§ Request
The records underneath are to be printed in full and exactly, with no pictures carried over.

§ Stored data entries
'''
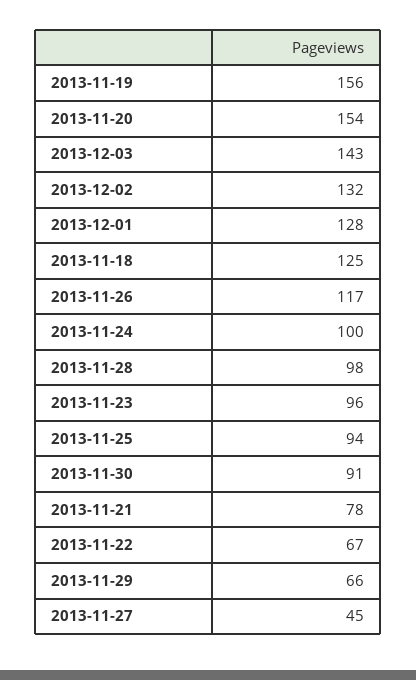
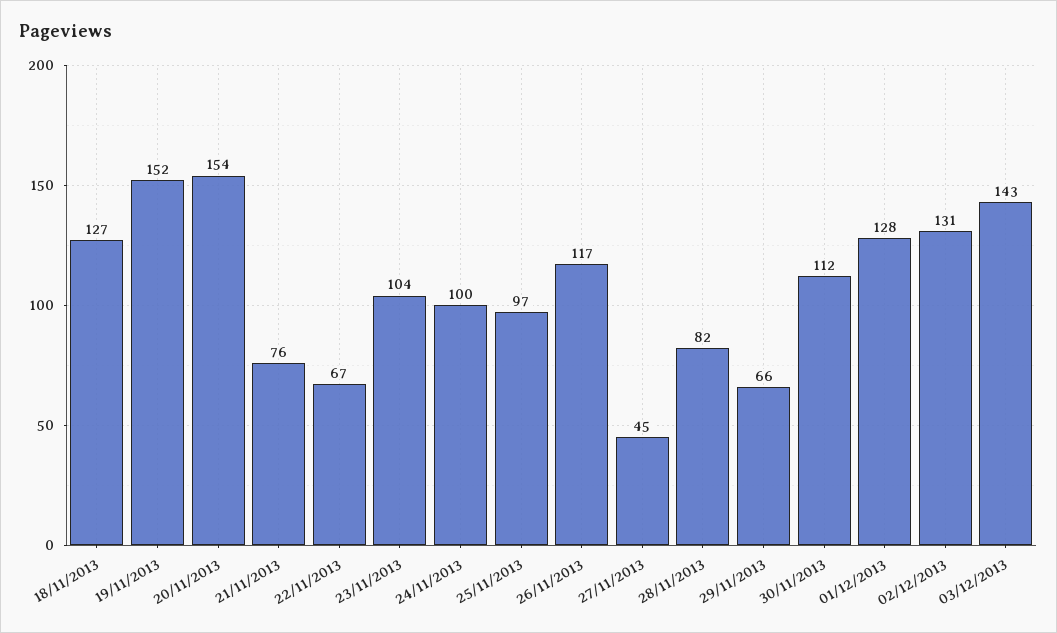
2013-11-19: 156 -> 152
2013-12-02: 132 -> 131
2013-11-18: 125 -> 127
2013-11-28: 98 -> 82
2013-11-23: 96 -> 104
2013-11-25: 94 -> 97
2013-11-30: 91 -> 112
2013-11-21: 78 -> 76

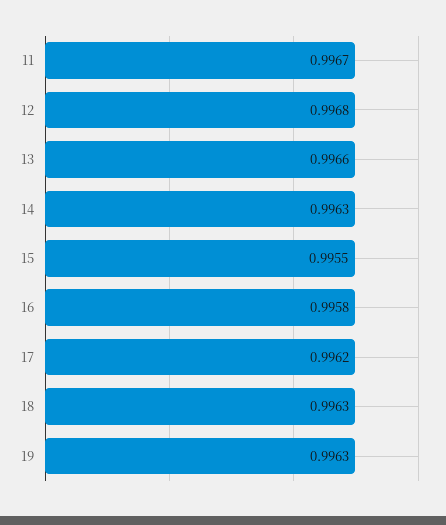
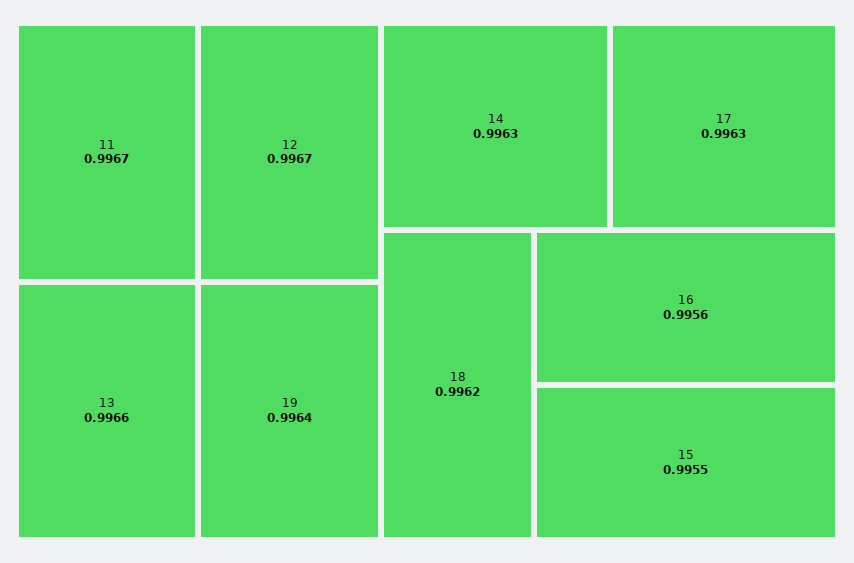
12: 0.9968 -> 0.9967
16: 0.9958 -> 0.9956
17: 0.9962 -> 0.9963
18: 0.9963 -> 0.9962
19: 0.9963 -> 0.9964

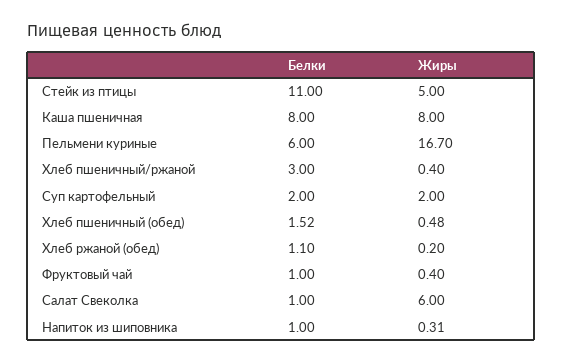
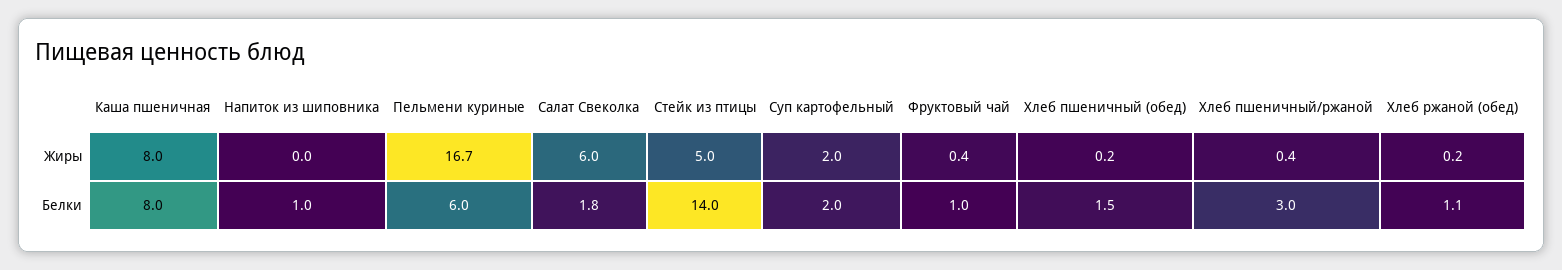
Белки, Стейк из птицы: 11 -> 14
Жиры, Хлеб пшеничный (обед): 0.48 -> 0.2
Белки, Салат Свеколка: 1 -> 1.8
Жиры, Напиток из шиповника: 0.31 -> 0

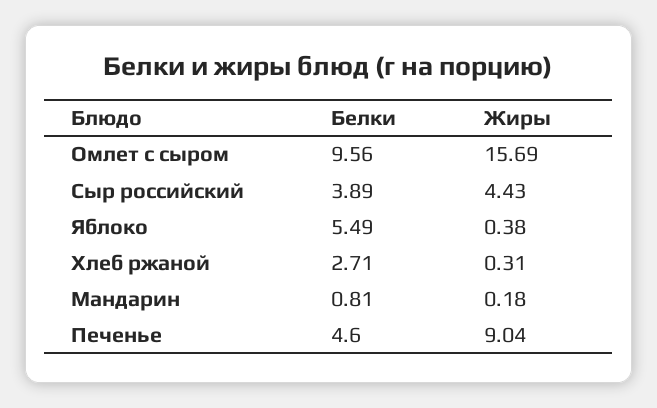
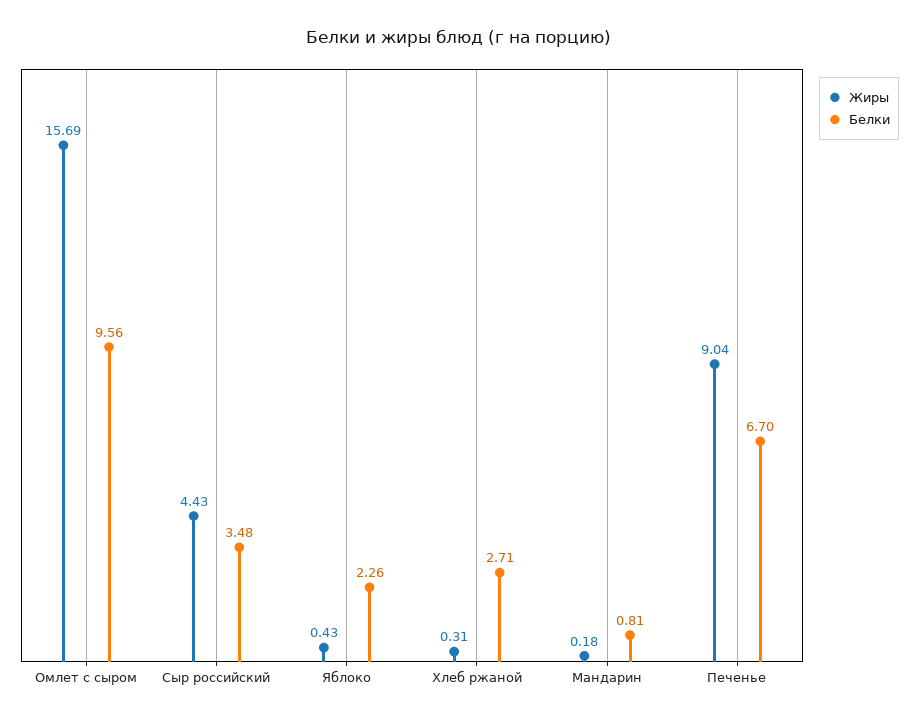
Белки, Сыр российский: 3.89 -> 3.48
Белки, Яблоко: 5.49 -> 2.26
Жиры, Яблоко: 0.38 -> 0.43
Белки, Печенье: 4.6 -> 6.7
'''
§ Response
2013-11-19: 156 -> 152
2013-12-02: 132 -> 131
2013-11-18: 125 -> 127
2013-11-28: 98 -> 82
2013-11-23: 96 -> 104
2013-11-25: 94 -> 97
2013-11-30: 91 -> 112
2013-11-21: 78 -> 76

12: 0.9968 -> 0.9967
16: 0.9958 -> 0.9956
17: 0.9962 -> 0.9963
18: 0.9963 -> 0.9962
19: 0.9963 -> 0.9964

Белки, Стейк из птицы: 11 -> 14
Жиры, Хлеб пшеничный (обед): 0.48 -> 0.2
Белки, Салат Свеколка: 1 -> 1.8
Жиры, Напиток из шиповника: 0.31 -> 0

Белки, Сыр российский: 3.89 -> 3.48
Белки, Яблоко: 5.49 -> 2.26
Жиры, Яблоко: 0.38 -> 0.43
Белки, Печенье: 4.6 -> 6.7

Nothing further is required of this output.